La decisione finale sui candidati riflette la volontà di garantire non solo la continuità, ma anche una gestione naturale della transizione. Piuttosto che un cambio radicale, si profila un passaggio graduato che permetta al programma di mantenere il suo ruolo di riferimento nel panorama televisivo italiano dedicato all’approfondimento investigativo e alle segnalazioni di casi irrisolti.

Studio televisivo con quattro giornalisti Rai, documentazione programma di approfondimento investigativo, immagine di approfondimento
Studio televisivo con quattro giornalisti Rai, documentazione programma di approfondimento investigativo, immagine di approfondimento

Non è stato ancora comunicato quale tra i quattro assumerà definitivamente la conduzione. La Rai sta valutando attentamente il profilo di ciascuno, considerando non solo l’esperienza accumulata ma anche la capacità di gestire l’interazione con il pubblico, la sensibilità verso le tematiche trattate e il carisma narrativo necessario per mantenere l’attenzione dello spettatore lungo le due ore di programmazione settimanale.

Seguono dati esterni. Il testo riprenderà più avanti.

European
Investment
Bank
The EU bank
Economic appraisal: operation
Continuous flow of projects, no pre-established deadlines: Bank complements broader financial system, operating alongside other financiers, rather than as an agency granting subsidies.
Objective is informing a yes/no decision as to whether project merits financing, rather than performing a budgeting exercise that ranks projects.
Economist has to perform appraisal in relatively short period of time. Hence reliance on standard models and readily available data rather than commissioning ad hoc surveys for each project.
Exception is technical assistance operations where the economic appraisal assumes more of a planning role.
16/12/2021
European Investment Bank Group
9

Il ritorno in onda e il futuro del programma

La ripartenza è fissata per il 23 settembre, una data che segna il punto di svolta nella gestione editoriale della trasmissione. Il programma proseguirà con l’obiettivo di mantenere i tratti distintivi che lo hanno reso popolare. L’indagine su casi di scomparsa, omicidio e criminalità irrisolti continuerà a rappresentare il cuore della proposta televisiva, con l’appello costante al contributo del pubblico quale elemento chiave della metodologia investigativa.

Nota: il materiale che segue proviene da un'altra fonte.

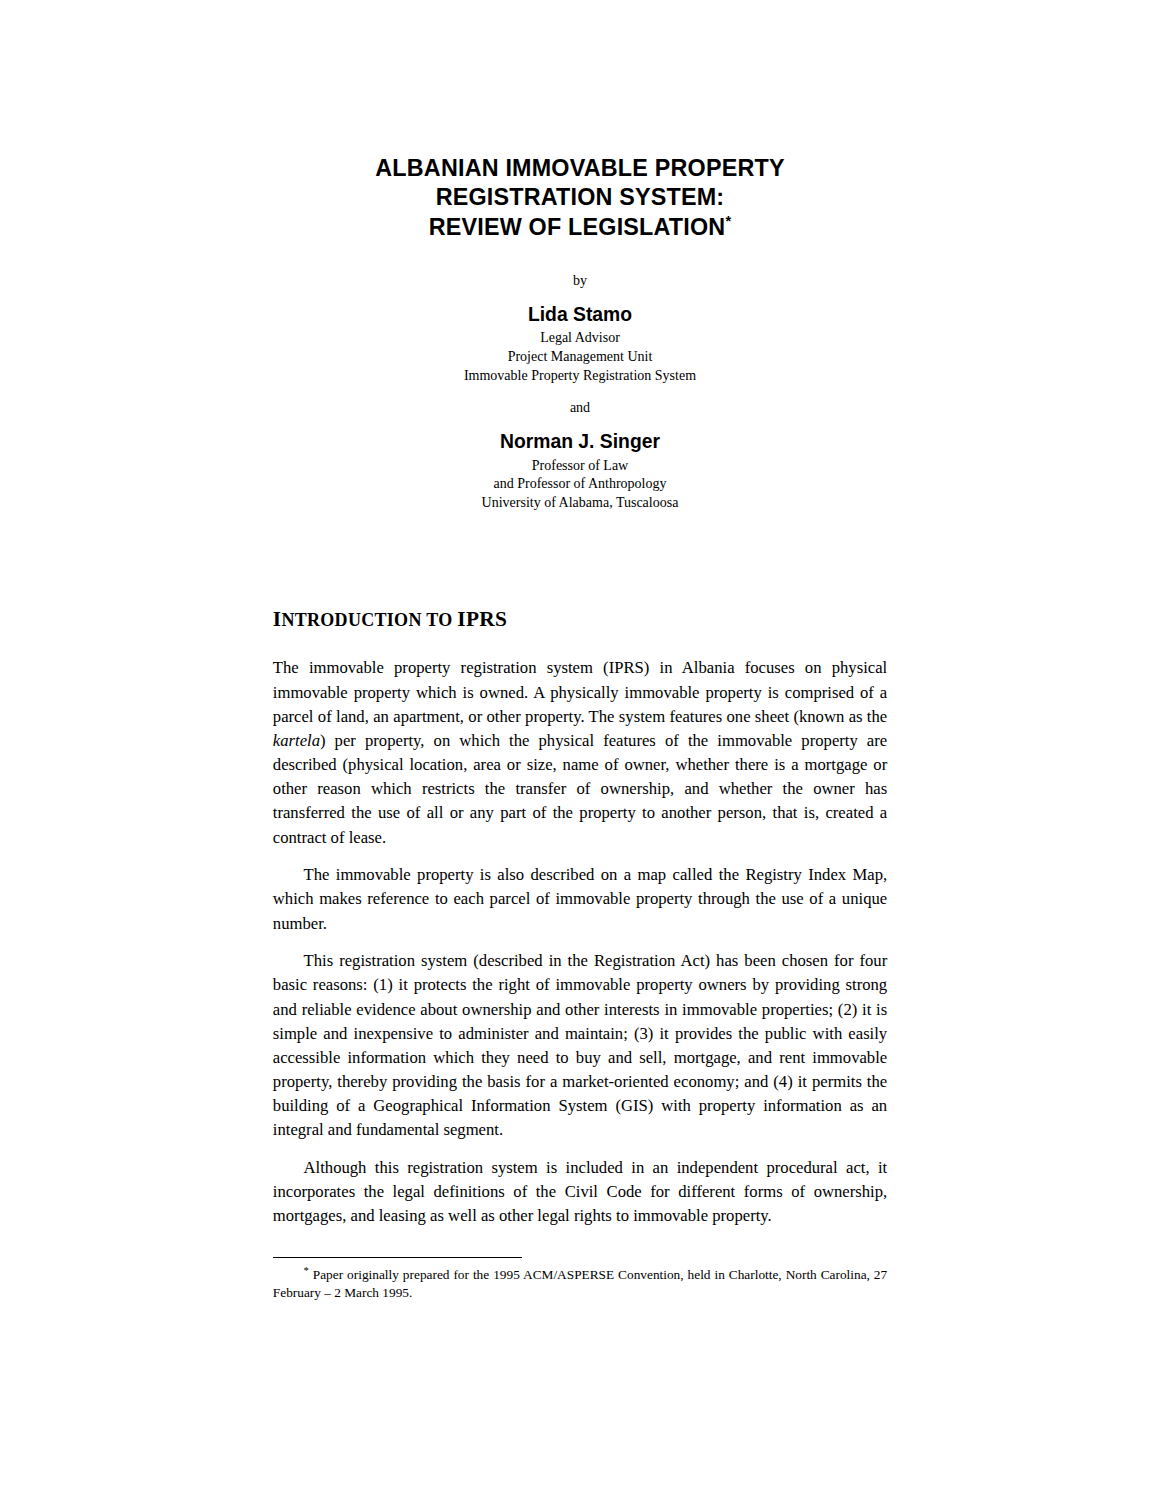ALBANIAN IMMOVABLE PROPERTY
REGISTRATION SYSTEM:
REVIEW OF LEGISLATION*
by
Lida Stamo
Legal Advisor
Project Management Unit
Immovable Property Registration System
and
Norman J. Singer
Professor of Law
and Professor of Anthropology
University of Alabama, Tuscaloosa
INTRODUCTION TO IPRS
The immovable property registration system (IPRS) in Albania focuses on physical immovable property which is owned. A physically immovable property is comprised of a parcel of land, an apartment, or other property. The system features one sheet (known as the kartela) per property, on which the physical features of the immovable property are described (physical location, area or size, name of owner, whether there is a mortgage or other reason which restricts the transfer of ownership, and whether the owner has transferred the use of all or any part of the property to another person, that is, created a contract of lease.
The immovable property is also described on a map called the Registry Index Map, which makes reference to each parcel of immovable property through the use of a unique number.
This registration system (described in the Registration Act) has been chosen for four basic reasons: (1) it protects the right of immovable property owners by providing strong and reliable evidence about ownership and other interests in immovable properties; (2) it is simple and inexpensive to administer and maintain; (3) it provides the public with easily accessible information which they need to buy and sell, mortgage, and rent immovable property, thereby providing the basis for a market-oriented economy; and (4) it permits the building of a Geographical Information System (GIS) with property information as an integral and fundamental segment.
Although this registration system is included in an independent procedural act, it incorporates the legal definitions of the Civil Code for different forms of ownership, mortgages, and leasing as well as other legal rights to immovable property.
* Paper originally prepared for the 1995 ACM/ASPERSE Convention, held in Charlotte, North Carolina, 27 February – 2 March 1995.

La scelta di mantenere la ricerca all’interno dell’organico Rai testimonia anche la fiducia dell’azienda nelle capacità professionali dei propri dipendenti. In un contesto mediatico dove le transizioni al vertice di programmi consolidati comportano rischi significativi, la decisione di valorizzare le risorse interne rappresenta una strategia di contenimento del rischio reputazionale e di mantenimento della base di ascolto acquisita nel corso dei decenni.

Con il passaggio a una nuova conduzione, Chi l’ha visto? entra in una fase delicata ma potenzialmente ricca di opportunità. La continuità organizzativa offre stabilità, mentre la novità della guida creativa potrebbe aprire spazi per rinnovamento contenutistico. I prossimi mesi diranno quale tra i quattro candidati saprà meglio raccogliere l’eredità di Federica Sciarelli e imprimere una marca personale al programma.